Over recent years, Sikhs for Justice has conducted “referendums” among the diaspora communities in a number of countries, including the US, the United Kingdom, Canada, a couple of European nations and Australia. Reportedly, tens of thousands collectively voted for independence, although precise numbers in this country are hard to determine.
They have received limited coverage in mainstream media here, but reports of growing tensions and brawls between pro- and anti-independence groups, along with alleged attacks on Hindu temples in Australia, have featured prominently in some Indian media. There have also been diplomatic complaints.
Last year, The Indian Express quoted a statement by the Indian High Commission in Canberra: “Signals that pro-Khalistan elements are stepping up their activities in Australia, actively aided and abetted by members of proscribed terrorist organisations such as the Sikhs for Justice (SFJ) and other inimical agencies from outside Australia, have been evident for some time.”
While Burgess might publicly play down the tensions, Hall says he has no doubt it is there and growing. The size of the diaspora community also makes the issue more pressing: Indian Australians are now the second-largest immigrant community in Australia.
According to the 2021 census, Hindus numbered 684,000 people, or 2.7 per cent of the population.
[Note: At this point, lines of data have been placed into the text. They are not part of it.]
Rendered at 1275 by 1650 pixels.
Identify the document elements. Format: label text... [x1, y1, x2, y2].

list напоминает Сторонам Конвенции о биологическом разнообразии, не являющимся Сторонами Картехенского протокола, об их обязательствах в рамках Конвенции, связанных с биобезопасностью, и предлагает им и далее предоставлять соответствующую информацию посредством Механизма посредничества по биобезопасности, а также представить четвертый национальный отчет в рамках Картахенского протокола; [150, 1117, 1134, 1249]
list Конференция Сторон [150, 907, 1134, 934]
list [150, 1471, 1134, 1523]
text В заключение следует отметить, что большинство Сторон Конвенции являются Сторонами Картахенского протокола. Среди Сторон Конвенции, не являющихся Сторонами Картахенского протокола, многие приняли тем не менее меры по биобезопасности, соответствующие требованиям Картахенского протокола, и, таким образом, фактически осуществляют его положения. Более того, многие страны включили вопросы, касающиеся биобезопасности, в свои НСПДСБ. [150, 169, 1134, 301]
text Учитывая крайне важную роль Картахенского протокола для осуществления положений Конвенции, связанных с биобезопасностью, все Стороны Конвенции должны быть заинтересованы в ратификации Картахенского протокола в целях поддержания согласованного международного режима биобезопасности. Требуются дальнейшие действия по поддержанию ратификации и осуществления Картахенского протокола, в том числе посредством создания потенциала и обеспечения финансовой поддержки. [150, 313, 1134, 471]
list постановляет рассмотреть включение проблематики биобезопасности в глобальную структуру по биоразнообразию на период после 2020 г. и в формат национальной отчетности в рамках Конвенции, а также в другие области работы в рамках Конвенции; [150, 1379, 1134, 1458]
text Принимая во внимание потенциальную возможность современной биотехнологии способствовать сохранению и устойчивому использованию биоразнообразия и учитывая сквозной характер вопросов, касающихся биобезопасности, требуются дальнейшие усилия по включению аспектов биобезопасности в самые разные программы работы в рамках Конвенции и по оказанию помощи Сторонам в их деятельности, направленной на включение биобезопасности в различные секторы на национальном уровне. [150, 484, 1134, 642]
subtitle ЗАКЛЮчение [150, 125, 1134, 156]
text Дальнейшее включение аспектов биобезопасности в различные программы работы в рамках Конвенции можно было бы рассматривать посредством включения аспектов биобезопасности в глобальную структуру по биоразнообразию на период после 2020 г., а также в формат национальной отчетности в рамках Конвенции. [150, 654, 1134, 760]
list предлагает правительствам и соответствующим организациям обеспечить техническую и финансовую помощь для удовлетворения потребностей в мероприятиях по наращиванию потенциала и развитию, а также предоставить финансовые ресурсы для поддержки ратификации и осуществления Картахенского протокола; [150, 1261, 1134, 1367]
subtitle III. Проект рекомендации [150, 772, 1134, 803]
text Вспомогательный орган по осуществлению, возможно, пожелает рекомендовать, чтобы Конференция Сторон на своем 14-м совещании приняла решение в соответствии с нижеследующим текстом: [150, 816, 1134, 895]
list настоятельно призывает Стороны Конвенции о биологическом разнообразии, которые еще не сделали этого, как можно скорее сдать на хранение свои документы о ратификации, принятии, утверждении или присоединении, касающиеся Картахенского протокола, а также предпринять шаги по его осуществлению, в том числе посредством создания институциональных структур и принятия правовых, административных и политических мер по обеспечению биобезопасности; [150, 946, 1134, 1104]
The Sikh population was 210,400.
“Punjabi is actually spoken more at home than Hindi is,” Hall says. “Australia’s is a pretty significantly Punjabi-heavy diaspora.”
This makes the situation ticklish, particularly given Australia’s efforts to cultivate trade and defence relationships with the world’s largest nation.
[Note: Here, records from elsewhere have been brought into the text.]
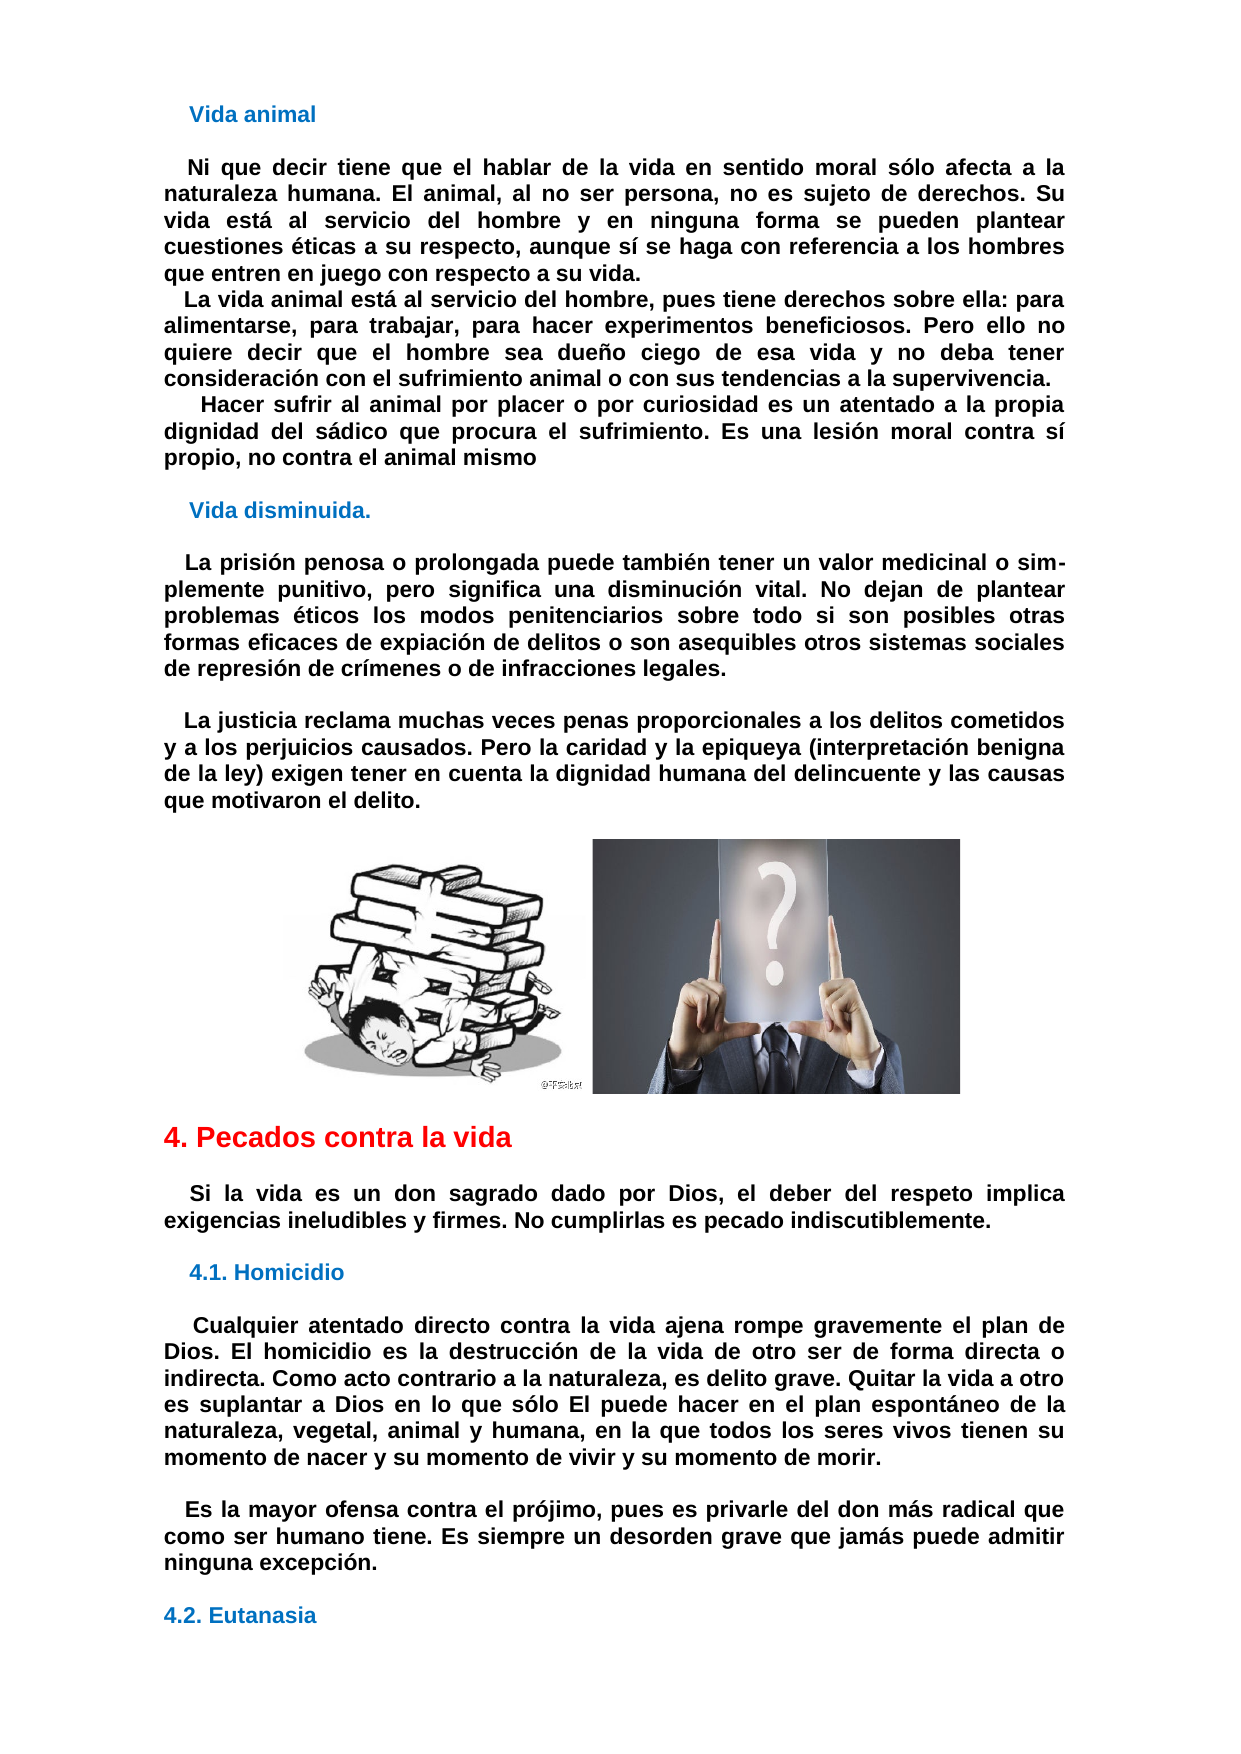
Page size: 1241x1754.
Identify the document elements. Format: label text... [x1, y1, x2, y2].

picture [282, 850, 586, 1094]
text La prisión penosa o prolongada puede también tener un valor medicinal o simplemente punitivo, pero significa una disminución vital. No dejan de plantear problemas éticos los modos penitenciarios sobre todo si son posibles otras formas eficaces de expiación de delitos o son asequibles otros sistemas sociales de represión de crímenes o de infracciones legales. [164, 549, 1066, 681]
text Si la vida es un don sagrado dado por Dios, el deber del respeto implica exigencias ineludibles y firmes. No cumplirlas es pecado indiscutiblemente. [164, 1180, 1066, 1233]
text Vida disminuida. [164, 497, 1066, 523]
text Vida animal [164, 101, 1066, 128]
text 4.1. Homicidio [164, 1259, 1066, 1286]
text Es la mayor ofensa contra el prójimo, pues es privarle del don más radical que como ser humano tiene. Es siempre un desorden grave que jamás puede admitir ninguna excepción. [164, 1470, 1066, 1576]
picture [592, 839, 961, 1094]
text Ni que decir tiene que el hablar de la vida en sentido moral sólo afecta a la naturaleza humana. El animal, al no ser persona, no es sujeto de derechos. Su vida está al servicio del hombre y en ninguna forma se pueden plantear cuestiones éticas a su respecto, aunque sí se haga con referencia a los hombres que entren en juego con respecto a su vida. [164, 154, 1066, 286]
text La justicia reclama muchas veces penas proporcionales a los delitos cometidos y a los perjuicios causados. Pero la caridad y la epiqueya (interpretación benigna de la ley) exigen tener en cuenta la dignidad humana del delincuente y las causas que motivaron el delito. [164, 681, 1066, 813]
text La vida animal está al servicio del hombre, pues tiene derechos sobre ella: para alimentarse, para trabajar, para hacer experimentos beneficiosos. Pero ello no quiere decir que el hombre sea dueño ciego de esa vida y no deba tener consideración con el sufrimiento animal o con sus tendencias a la supervivencia. [164, 286, 1066, 391]
text 4. Pecados contra la vida [164, 1120, 1066, 1154]
text 4.2. Eutanasia [164, 1602, 1066, 1628]
text Cualquier atentado directo contra la vida ajena rompe gravemente el plan de Dios. El homicidio es la destrucción de la vida de otro ser de forma directa o indirecta. Como acto contrario a la naturaleza, es delito grave. Quitar la vida a otro es suplantar a Dios en lo que sólo El puede hacer en el plan espontáneo de la naturaleza, vegetal, animal y humana, en la que todos los seres vivos tienen su momento de nacer y su momento de vivir y su momento de morir. [164, 1312, 1066, 1470]
text Hacer sufrir al animal por placer o por curiosidad es un atentado a la propia dignidad del sádico que procura el sufrimiento. Es una lesión moral contra sí propio, no contra el animal mismo [164, 391, 1066, 470]
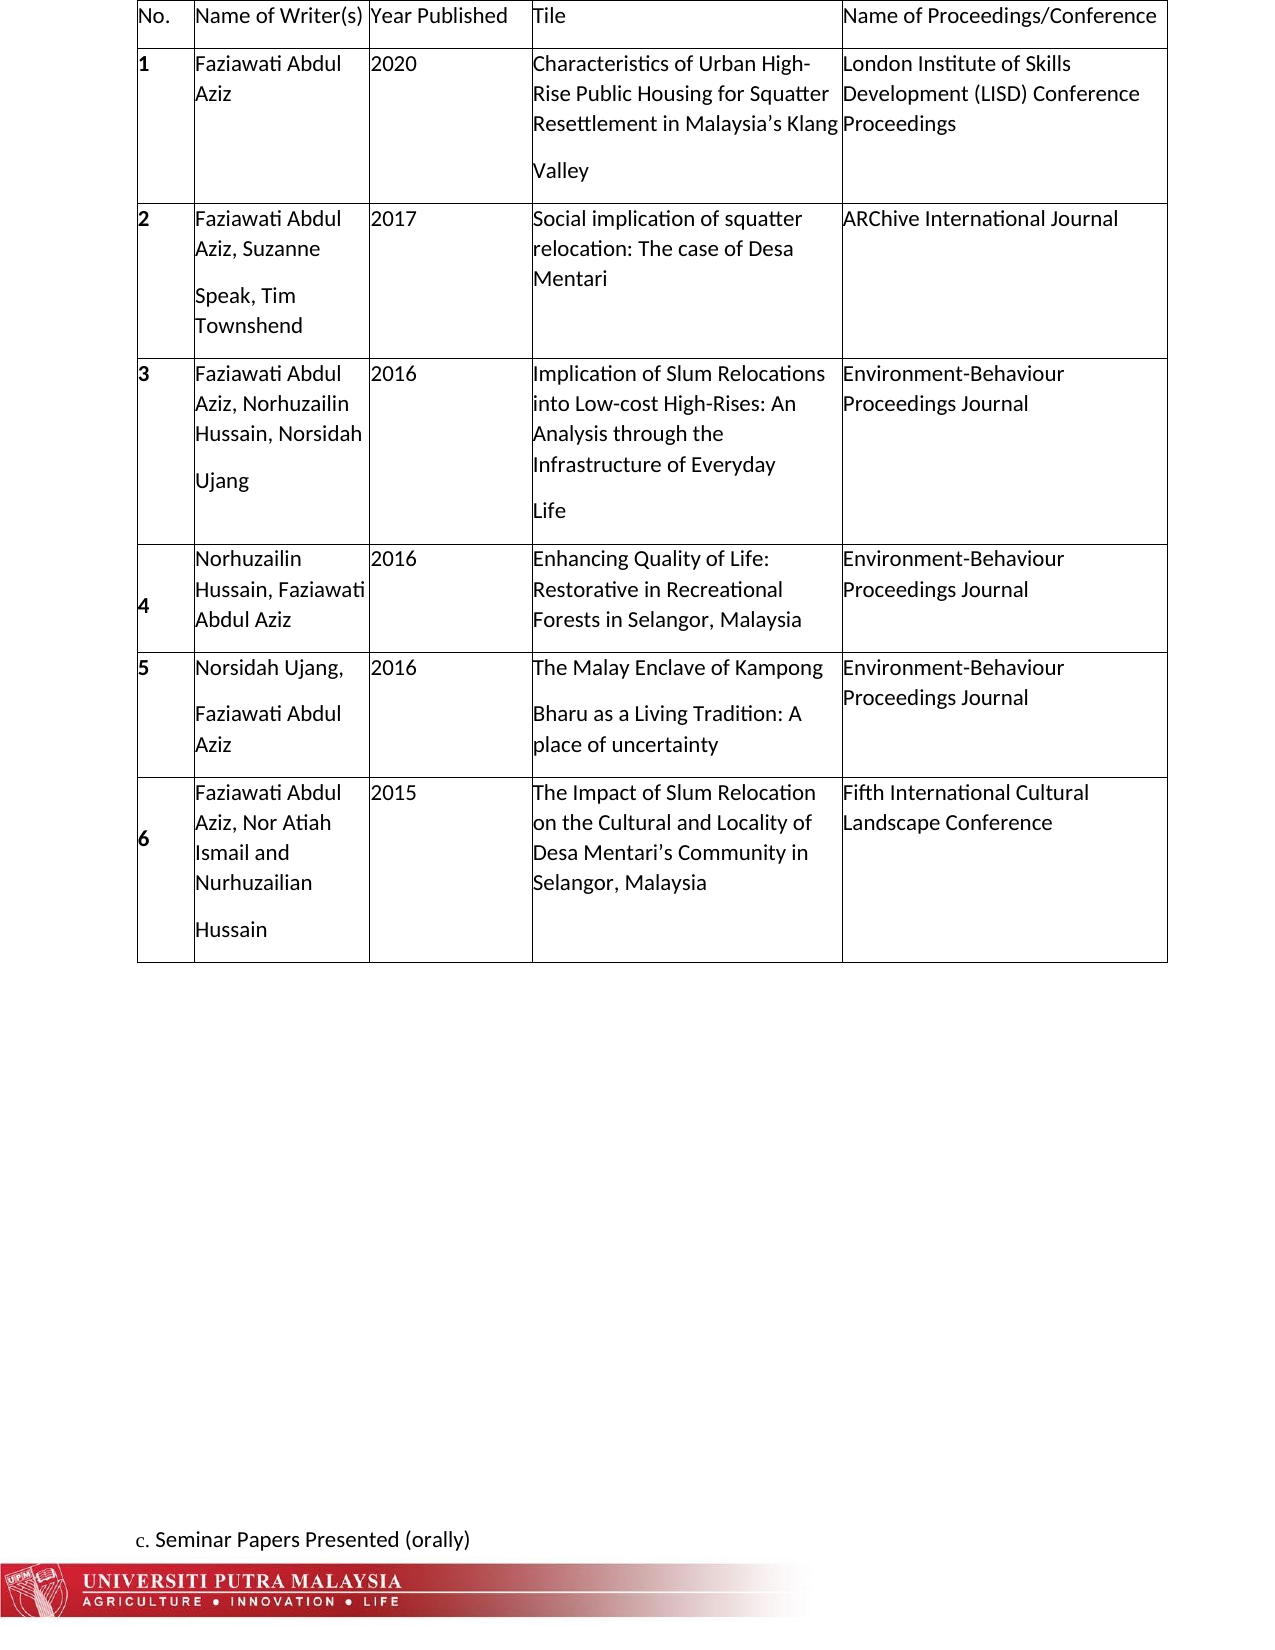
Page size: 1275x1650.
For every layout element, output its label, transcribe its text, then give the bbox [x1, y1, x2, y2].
According to the Department of Foreign Affairs, India was Australia’s fifth-largest trading partner in 2023, and one of the fastest-growing trade relationships. The five-year trend growth was almost 13 per cent.
The upshot, says Shoebridge, is that ASIO and the federal police have not taken complaints of Indian government-sanctioned interference in the Sikh diaspora in Australia seriously enough.
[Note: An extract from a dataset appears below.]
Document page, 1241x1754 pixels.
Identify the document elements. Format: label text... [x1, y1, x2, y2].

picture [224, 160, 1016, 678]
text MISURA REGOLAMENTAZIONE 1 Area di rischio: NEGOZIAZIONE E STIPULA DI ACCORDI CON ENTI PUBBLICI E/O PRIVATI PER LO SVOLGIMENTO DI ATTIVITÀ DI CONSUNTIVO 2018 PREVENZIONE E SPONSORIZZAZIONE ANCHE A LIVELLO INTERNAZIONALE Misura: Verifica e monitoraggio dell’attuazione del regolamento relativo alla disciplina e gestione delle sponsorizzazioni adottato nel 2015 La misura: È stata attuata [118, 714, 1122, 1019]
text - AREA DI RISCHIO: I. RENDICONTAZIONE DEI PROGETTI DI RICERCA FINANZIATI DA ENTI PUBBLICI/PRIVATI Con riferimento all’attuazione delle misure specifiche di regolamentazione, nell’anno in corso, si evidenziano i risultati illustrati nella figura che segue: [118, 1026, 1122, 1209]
“They have repeatedly refused to act upon complaints of serious intimidation and harassment that have been happening online, threats against individuals, threats against their families back in India, threats against businesses that people are operating, and all of which would be offences under the Telecommunications Act,” he says.
Shoebridge does not suggest there is any “directive” from government to go soft. “But they’ve seen the prime minister give Modi bear hugs and call him ‘the boss’ and travel to India and ride in a chariot with him. You know, those signals are powerful.”
Interestingly, the enthusiastic embrace of India by the government is not reflected in popular opinion. A Lowy Institute poll in March – which found Trudeau the most trusted of world leaders, at 65 per cent – recorded a seven-point slump in confidence in Modi, to a lacklustre 37 per cent. Australians rated Japan as our best friend in Asia. Of six Asian partners, India came fifth, behind Singapore, Indonesia and China.
The public did reflect the government view in one regard. Overall, 42 per cent of Australians ranked trade and investment as the highest priority in the bilateral relationship, well ahead of human rights, at 32 per cent.
Essentially, we care more about the money than about India’s harassment of its diaspora community. Unless, of course, it becomes too obvious to ignore, as has happened elsewhere.